*Task*. Could the data below be printed out exactly, with the pictures left out?

** Records provided follows **

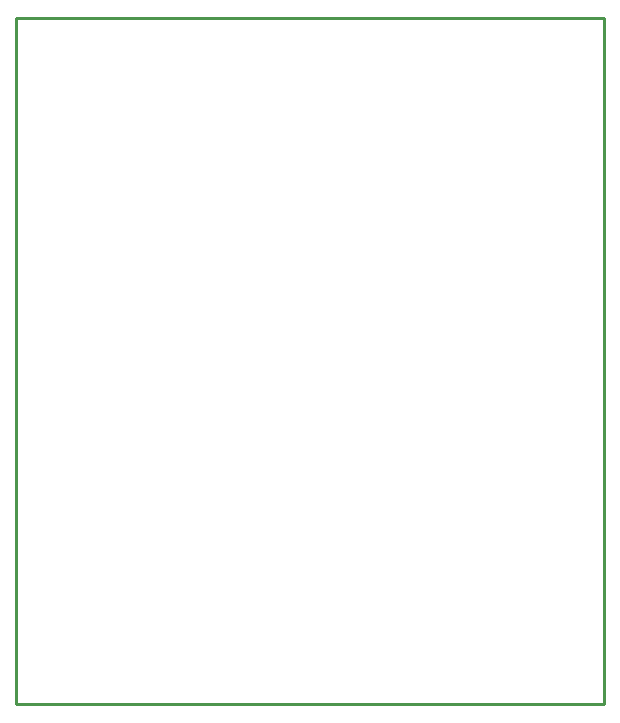
<source format=gbr>
G04 EAGLE Gerber X2 export*
%TF.Part,Single*%
%TF.FileFunction,Profile,NP*%
%TF.FilePolarity,Positive*%
%TF.GenerationSoftware,Autodesk,EAGLE,9.0.0*%
%TF.CreationDate,2019-06-24T11:27:18Z*%
G75*
%MOMM*%
%FSLAX34Y34*%
%LPD*%
%AMOC8*
5,1,8,0,0,1.08239X$1,22.5*%
G01*
%ADD10C,0.254000*%


D10*
X299720Y121920D02*
X797360Y121920D01*
X797360Y702820D01*
X299720Y702820D01*
X299720Y121920D01*
M02*

</source>
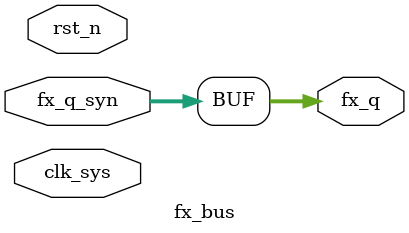
<source format=v>

module fx_bus(
fx_q,
fx_q_syn,
//clk rst
clk_sys,
rst_n
);
output [7:0]	fx_q;
input [7:0]	fx_q_syn;
//clk rst
input clk_sys;
input rst_n;
//---------------------------------------
//---------------------------------------

wire [7:0] fx_q;
assign fx_q = fx_q_syn ;

endmodule

</source>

** End of Records provided **

*Answer to the problem*.
<source format=gbr>
G04 EAGLE Gerber X2 export*
%TF.Part,Single*%
%TF.FileFunction,Profile,NP*%
%TF.FilePolarity,Positive*%
%TF.GenerationSoftware,Autodesk,EAGLE,9.0.0*%
%TF.CreationDate,2019-06-24T11:27:18Z*%
G75*
%MOMM*%
%FSLAX34Y34*%
%LPD*%
%AMOC8*
5,1,8,0,0,1.08239X$1,22.5*%
G01*
%ADD10C,0.254000*%


D10*
X299720Y121920D02*
X797360Y121920D01*
X797360Y702820D01*
X299720Y702820D01*
X299720Y121920D01*
M02*

</source>
<source format=v>

module fx_bus(
fx_q,
fx_q_syn,
//clk rst
clk_sys,
rst_n
);
output [7:0]	fx_q;
input [7:0]	fx_q_syn;
//clk rst
input clk_sys;
input rst_n;
//---------------------------------------
//---------------------------------------

wire [7:0] fx_q;
assign fx_q = fx_q_syn ;

endmodule

</source>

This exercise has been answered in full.